Server push allows the server to just send out those resources before the client even requested them.

In the case of a server push, the server actually sends back both the HTTP response, and the actual request that the client would have had to send in order to receive the response. The request is sent in a PUSH_PROMISE frame.

Streams and frames

HTTP/1.1 has a very distinct “request” and “response” flow in it’s messaging. A new response can only be sent over the wire after the last one has completed.

In HTTP/2 multiple messages can be sent at the same time. Every message that’s currently being sent gets its own “stream”.

The messages get sent ‘interleaved’ by splitting them up in multiple “frames”.

This is not unlike video formats, which also is split up in multiple streams (video, audio, subtitles) and also gets split up interleaved frames.

There’s a few different frame types:

The DATA frame carries a list of bytes, for example to encode HTTP request and response bodies.
The HEADERS frame carries a list of HTTP headers.
The PRIORITY frame allows the sender of a message (client or server) to indicate that a certain stream should get a higher or lower priority. This is useful in situations where there’s limited capacity available.
The RST_STREAM frame is used to terminate a stream in case of an error.
The SETTINGS frame is used for senders to indicate how they wish to communicate. For example, a client can indicate that it does not wish to get resources preemptively pushed by the server.
The PUSH_PROMISE is a message that the server sends to the client with information about a server-push that will in the future be sent.
The PING allows a peer to measure the roundtrip time between client and server, and is a simple way to find out of the other peer is still alive.
The GOAWAY allows a peer to inform that no new streams should be started on the current connection, and instead open up a new connection.
The WINDOW_UPDATE frame may be used to implement ‘flow control’, which apparently may help peers with resource constraints, such as memory.
The CONTINUATION frame follows a HEADERS or PUSH_PROMISE frame and contains additional data that didn’t fit in the last frame.
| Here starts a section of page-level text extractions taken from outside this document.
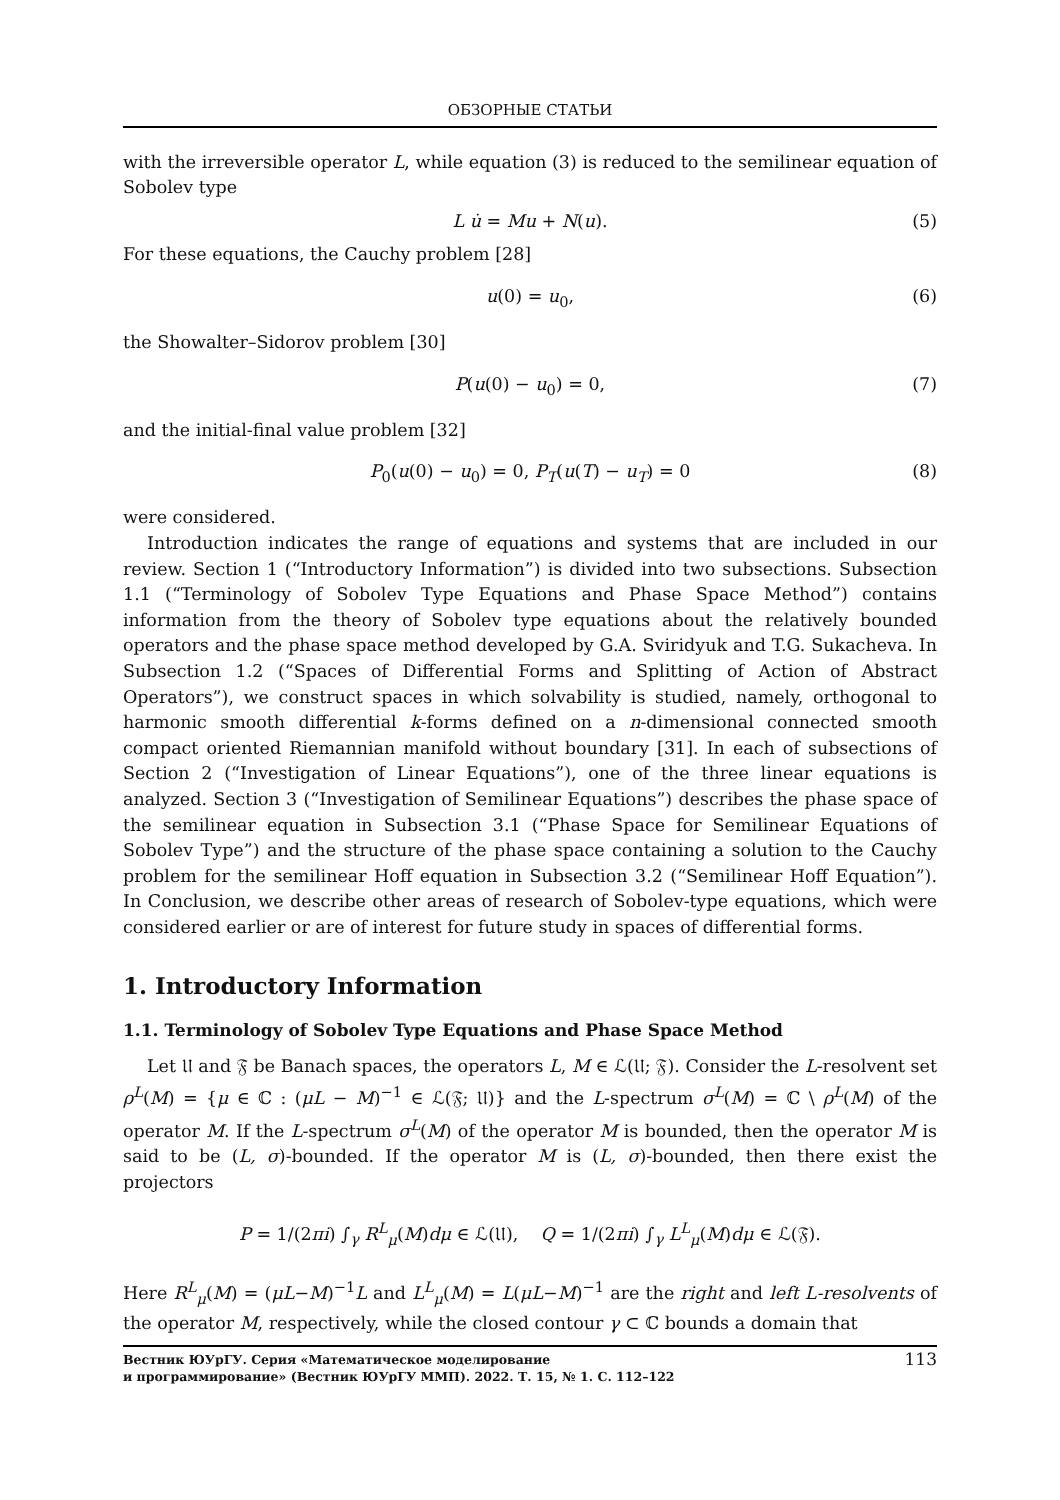ОБЗОРНЫЕ СТАТЬИ
with the irreversible operator L, while equation (3) is reduced to the semilinear equation of Sobolev type
L u̇ = Mu + N(u). (5)
For these equations, the Cauchy problem [28]
u(0) = u<sub>0</sub>, (6)
the Showalter–Sidorov problem [30]
P(u(0) − u<sub>0</sub>) = 0, (7)
and the initial-final value problem [32]
P<sub>0</sub>(u(0) − u<sub>0</sub>) = 0, P<sub>T</sub>(u(T) − u<sub>T</sub>) = 0 (8)
were considered.
Introduction indicates the range of equations and systems that are included in our review. Section 1 (“Introductory Information”) is divided into two subsections. Subsection 1.1 (“Terminology of Sobolev Type Equations and Phase Space Method”) contains information from the theory of Sobolev type equations about the relatively bounded operators and the phase space method developed by G.A. Sviridyuk and T.G. Sukacheva. In Subsection 1.2 (“Spaces of Differential Forms and Splitting of Action of Abstract Operators”), we construct spaces in which solvability is studied, namely, orthogonal to harmonic smooth differential k-forms defined on a n-dimensional connected smooth compact oriented Riemannian manifold without boundary [31]. In each of subsections of Section 2 (“Investigation of Linear Equations”), one of the three linear equations is analyzed. Section 3 (“Investigation of Semilinear Equations”) describes the phase space of the semilinear equation in Subsection 3.1 (“Phase Space for Semilinear Equations of Sobolev Type”) and the structure of the phase space containing a solution to the Cauchy problem for the semilinear Hoff equation in Subsection 3.2 (“Semilinear Hoff Equation”). In Conclusion, we describe other areas of research of Sobolev-type equations, which were considered earlier or are of interest for future study in spaces of differential forms.
1. Introductory Information
1.1. Terminology of Sobolev Type Equations and Phase Space Method
Let 𝔘 and 𝔉 be Banach spaces, the operators L, M ∈ ℒ(𝔘; 𝔉). Consider the L-resolvent set ρ<sup>L</sup>(M) = {μ ∈ ℂ : (μL − M)<sup>−1</sup> ∈ ℒ(𝔉; 𝔘)} and the L-spectrum σ<sup>L</sup>(M) = ℂ \ ρ<sup>L</sup>(M) of the operator M. If the L-spectrum σ<sup>L</sup>(M) of the operator M is bounded, then the operator M is said to be (L, σ)-bounded. If the operator M is (L, σ)-bounded, then there exist the projectors
P = 1/(2πi) ∫<sub>γ</sub> R<sup>L</sup><sub>μ</sub>(M)dμ ∈ ℒ(𝔘), Q = 1/(2πi) ∫<sub>γ</sub> L<sup>L</sup><sub>μ</sub>(M)dμ ∈ ℒ(𝔉).
Here R<sup>L</sup><sub>μ</sub>(M) = (μL−M)<sup>−1</sup>L and L<sup>L</sup><sub>μ</sub>(M) = L(μL−M)<sup>−1</sup> are the right and left L-resolvents of the operator M, respectively, while the closed contour γ ⊂ ℂ bounds a domain that
Вестник ЮУрГУ. Серия «Математическое моделирование
и программирование» (Вестник ЮУрГУ ММП). 2022. Т. 15, № 1. С. 112–122
113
Typical HTTP requests and responses therefore usually consist of:

A HEADER frames, followed by zero or more CONTINUATION frames
Zero or more DATA frames with the message body.

A response may have more than one HEADER frame at the start, as sometimes a server will send back more than 1 HTTP status line (Such as 100 Continue followed by 200 OK).

A response may also have additional HEADER frames after the data. Yes, HTTP headers may sometimes be sent after the body, even in HTTP/1.1.

After all frames for a request of response have been sent, the stream is no longer open.